Content Extraction: Extracts rendered HTML content and strips tags for clean text output.
Content Format
Post Content:
Source: {site_name}
Title: {post_title}
{post_content_stripped_of_html}
Featured Image Support
Automatic Detection: Extracts featured image URLs from embedded media data in REST API response.
Fallback Strategy:
- Primary:
_embedded['wp:featuredmedia'][0]['source_url'] - Secondary:
_embedded['wp:featuredmedia'][0]['media_details']['sizes']['full']['source_url'] - Fallback: Direct
featured_mediaURL construction
Output Structure
DataPacket Content:
[
'data' => [
'content_string' => '...', // Formatted post content
'file_info' => null // No file info for API content
],
'metadata' => [
'source_type' => 'wordpress_api',
'original_id' => 'remote_post_id',
'source_url' => 'post_permalink',
'original_title' => 'post_title',
'image_source_url' => 'featured_image_url',
'original_date_gmt' => 'post_date_gmt',
'site_url' => 'source_site_url',
'site_name' => 'extracted_site_name'
]
]
Site Name Detection
Extraction Methods:
- From site title in REST API response metadata
- Fallback to hostname from site URL
- Default to domain name if other methods fail
Date Filtering
ISO 8601 Format: Uses RFC 3339 datetime format for after parameter in API requests.
Timezone Handling: Filters based on GMT timestamps to ensure consistent cross-timezone operation.

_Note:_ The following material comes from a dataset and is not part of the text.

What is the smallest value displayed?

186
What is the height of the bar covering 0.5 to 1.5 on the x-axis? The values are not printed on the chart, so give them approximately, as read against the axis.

Cutoff Calculation: Calculates cutoff timestamps relative to current WordPress time.
Error Handling
URL Validation:
- Invalid or malformed site URLs
- Inaccessible WordPress sites
- Non-WordPress sites without REST API
API Errors:
- HTTP request failures
- Invalid JSON responses
- Missing or malformed post data
- REST API endpoint unavailability
Content Errors:
- Empty response data
- Missing required post fields
- Inaccessible featured images
Logging: Uses datamachine_log action with debug/error levels for API calls, data extraction, and error conditions.
Performance Considerations
Request Limits: Fixed at 10 posts per API request to balance performance and content discovery.
Single Request: Processes first eligible item from single API call, avoiding unnecessary pagination.
Efficient Filtering: Uses REST API native filtering parameters to reduce data transfer and processing.